Our next Aaron Sorkin exploration…
Rating: 2 stars (out of 4)
The trailer for Charlie Wilson’s War and its IMDB page promise two very different movies. The latter will remind you of the tremendous amount of talent that has been gathered in front of and behind the camera, but the former promises only a breezy, lazy film about a potentially weighty topic. Believe the trailer.
War, based off George Crile’s book of the same name, chronicles Congressman Charlie Wilson (Tom Hanks), a Playboy representing a district in Texas that doesn’t want anything, and his covert funding of Afghans after the invasion of the Soviets in 1979. Director Mike Nichols and writer Aaron Sorkin strive for comedy, not drama, though, but it strangely all feels muted.
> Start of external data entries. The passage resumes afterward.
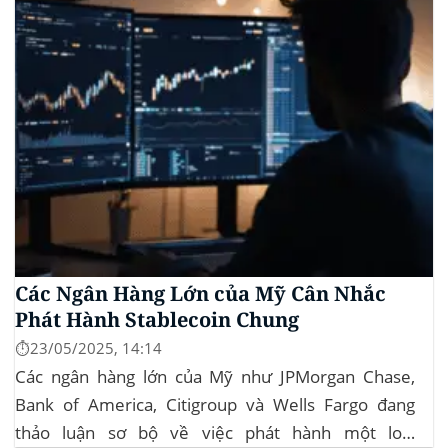
Các Ngân Hàng Lớn của Mỹ Cân Nhắc
Phát Hành Stablecoin Chung
⏱️23/05/2025, 14:14
Các ngân hàng lớn của Mỹ như JPMorgan Chase,
Bank of America, Citigroup và Wells Fargo đang
thảo luận sơ bộ về việc phát hành một loại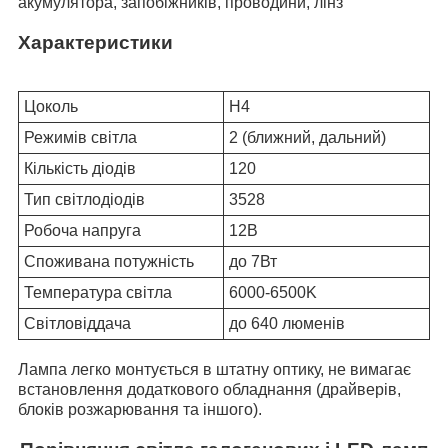
акумулятора, запобіжників, проводини, лінз
Характеристики
Цоколь
H4
Режимів світла
2 (ближний, дальний)
Кількість діодів
120
Тип світлодіодів
3528
Робоча напруга
12В
Споживана потужність
до 7Вт
Температура світла
6000-6500K
Світловіддача
до 640 люменів
Лампа легко монтується в штатну оптику, не вимагає
встановлення додаткового обладнання (драйверів,
блоків розжарювання та іншого).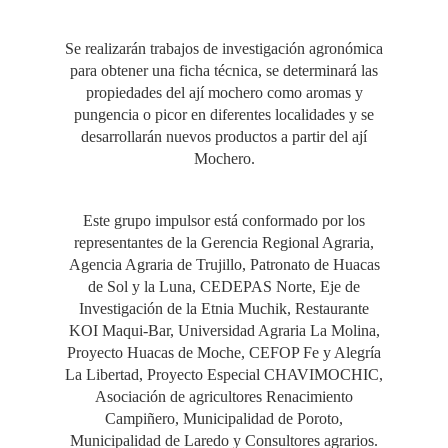
Se realizarán trabajos de investigación agronómica
para obtener una ficha técnica, se determinará las
propiedades del ají mochero como aromas y
pungencia o picor en diferentes localidades y se
desarrollarán nuevos productos a partir del ají
Mochero.
Este grupo impulsor está conformado por los
representantes de la Gerencia Regional Agraria,
Agencia Agraria de Trujillo, Patronato de Huacas
de Sol y la Luna, CEDEPAS Norte, Eje de
Investigación de la Etnia Muchik, Restaurante
KOI Maqui-Bar, Universidad Agraria La Molina,
Proyecto Huacas de Moche, CEFOP Fe y Alegría
La Libertad, Proyecto Especial CHAVIMOCHIC,
Asociación de agricultores Renacimiento
Campiñero, Municipalidad de Poroto,
Municipalidad de Laredo y Consultores agrarios.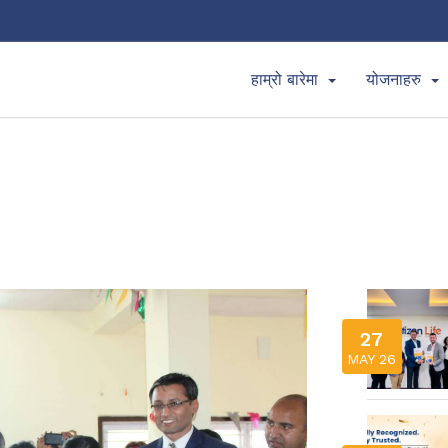
हाम्रो बारेमा
योजनाहरु
27
MAY 26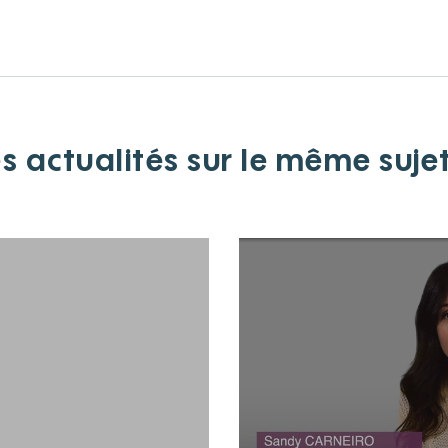
s actualités sur le même suje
I would have preferred the film to not be so light-hearted, but that would have been easier to take if it was funnier. War is borderline-competent, but hardly inspiring.
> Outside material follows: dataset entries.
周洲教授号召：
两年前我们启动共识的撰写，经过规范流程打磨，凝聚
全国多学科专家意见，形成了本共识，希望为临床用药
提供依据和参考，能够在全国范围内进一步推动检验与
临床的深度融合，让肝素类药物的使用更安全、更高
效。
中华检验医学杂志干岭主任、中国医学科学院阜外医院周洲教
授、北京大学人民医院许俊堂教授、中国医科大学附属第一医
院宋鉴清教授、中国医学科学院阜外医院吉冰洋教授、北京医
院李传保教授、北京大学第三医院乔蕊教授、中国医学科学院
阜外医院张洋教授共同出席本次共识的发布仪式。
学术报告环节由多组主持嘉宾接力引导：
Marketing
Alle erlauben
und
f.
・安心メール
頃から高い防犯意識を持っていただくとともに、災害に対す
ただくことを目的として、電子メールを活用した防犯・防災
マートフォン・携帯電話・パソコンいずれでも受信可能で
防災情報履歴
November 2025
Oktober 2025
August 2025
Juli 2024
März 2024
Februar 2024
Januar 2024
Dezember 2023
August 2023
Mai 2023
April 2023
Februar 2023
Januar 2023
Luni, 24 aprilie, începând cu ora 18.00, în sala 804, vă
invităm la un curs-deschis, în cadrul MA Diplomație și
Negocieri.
The cause of the Afghans is brought to Charlie’s attention by Joanne Herring (Julia Roberts), who, apparently, has enough time on her hands to be concerned about such things. No other motivation is provided for her. Charlie, it turns out, sits in a powerful position in Congress, and with one phone call he can double the U.S. budget for Afghanistan. Joanne wants more, though, and so before long he’s on a plane to Pakistan and walking through refugee camps, which finally gets his attention. The final player is Gust Avrakotos (Philip Seymour Hoffman), a CIA operative who seems permanently miscast in his role (Gust, not Philip).
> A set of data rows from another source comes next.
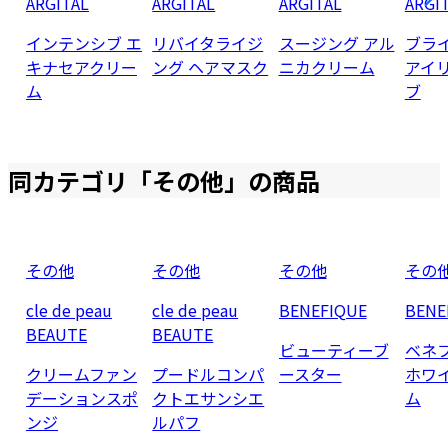
ARGITAL
ARGITAL
ARGITAL
ARGI
インテンシブ エ
リバイタライジ
スージング アル
ブラ
キナセアクリー
ング ヘアマスク
ニカクリーム
アイ
ム
ブ
同カテゴリ「
その他
」の商品
その他
その他
その他
その
cle de peau
cle de peau
BENEFIQUE
BENE
BEAUTE
BEAUTE
ビューティーブ
ベネ
クリームファン
プードルコンパ
ースター
ホワ
デーションスポ
クトエサンシエ
ム
ンジ
ルパフ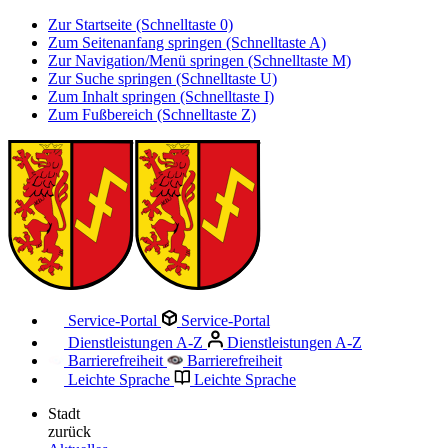
Zur Startseite (Schnelltaste 0)
Zum Seitenanfang springen (Schnelltaste A)
Zur Navigation/Menü springen (Schnelltaste M)
Zur Suche springen (Schnelltaste U)
Zum Inhalt springen (Schnelltaste I)
Zum Fußbereich (Schnelltaste Z)
Service-Portal
Service-Portal
Dienstleistungen A-Z
Dienstleistungen A-Z
Barrierefreiheit
Barrierefreiheit
Leichte Sprache
Leichte Sprache
Stadt
zurück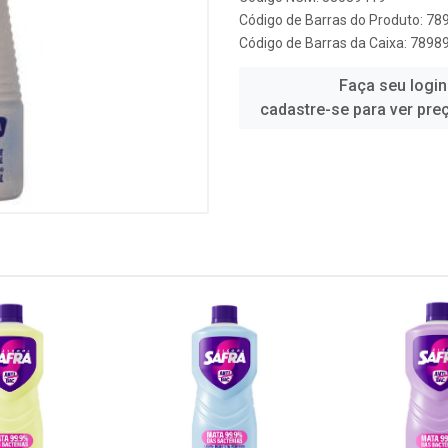
Código de Barras do Produto: 7
Código de Barras da Caixa: 789
Faça seu login
cadastre-se para ver pre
I mentioned before that a fair amount of talent was assembled for this flick—a jaw-dropping amount, really, when you think about it. Even the cinematographer and composer have been nominated for Oscars, and when you line up Hanks, Roberts, and Hoffman with Nichols (Closer) and Sorkin, you expect greatness. Sadly, everyone here has been better, especially Sorkin, whose screenplay and storyline don’t measure up to his other pronounced successes, both in film (The American President, A Few Good Men) and television (“The West Wing” and “Studio 60 on the Sunset Strip”). There are chuckles to be had, and there’s nothing embarrassing, but it’s not nearly as funny as I expected, and Sorkin removes almost altogether the dramatic undercurrent that gave his other work heft. Likewise, Hanks, Roberts, and Hoffman are all fine, but they’ve done better work—not coincidentally, I imagine, because they’ve been pushed harder elsewhere.
Since the roles are basically cut-outs, the stars were just included for box office receipts and, with the possible exception of Hoffman, could have been played by just about anyone. Roberts’s blatantly gratuitous bikini shot falls under the same money-seeking category; Nichols doesn’t even bother to be subtle about that or try to justify it with a reason.
War moves forward reasonably, and there’s a story beneath the sheen, but the ending is far from dramatic—though, I suppose, the film isn’t supposed to be. It’s all here, as shown faithfully by the trailer. The first scene shows us Wilson in a hot tub with naked women and drugs, and within about 60 seconds, his attention is drawn to a television report about the war in Afghanistan. The rest of the film plays out just the way you’d expect it to, replete with belly dancers, assistants who look like models (including Amy Adams, who’s much too gorgeous to be relegated to such a small role), and heavy liquor served at ten AM. It’s all a bit act, but the funniest parts (such as an exchange between Hanks and Hoffman about U.S. policy in Afghanistan) were already shown in the trailer. It just doesn’t seem like the kind of movie that would have taken very long to make; and before you know it, it’s done, clocking in at just over an hour and a half long.
Curiously, at the very end of the film, perhaps in an attempt to place Charlie’s actions into context, Nichols and Sorkin give us a hint about the unintended consequences of Charlie’s actions, and suggests where we went wrong. The expression on Hanks’s face at his recognition ceremony—and, of course, the postscript—implies dissatisfaction with what he did. Hey, Aaron—there’s the drama. That’s what I wish this film had explored.